TASK
Return the entries exactly. Images are not part of the copy.

━━━━━━━━━━━━━━━━━━━━

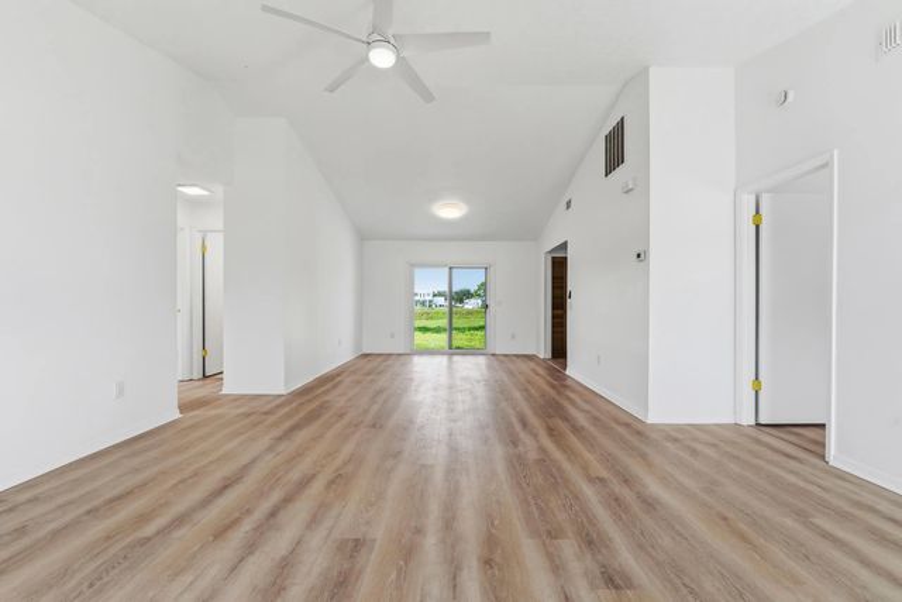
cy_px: 301
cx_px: 451
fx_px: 351
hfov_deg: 104.2
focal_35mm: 14
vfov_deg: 81.2
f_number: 9
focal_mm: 14
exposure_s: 1/13
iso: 250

━━━━━━━━━━━━━━━━━━━━

OUTPUT OF THE EXERCISE
cy_px: 301
cx_px: 451
fx_px: 351
hfov_deg: 104.2
focal_35mm: 14
vfov_deg: 81.2
f_number: 9
focal_mm: 14
exposure_s: 1/13
iso: 250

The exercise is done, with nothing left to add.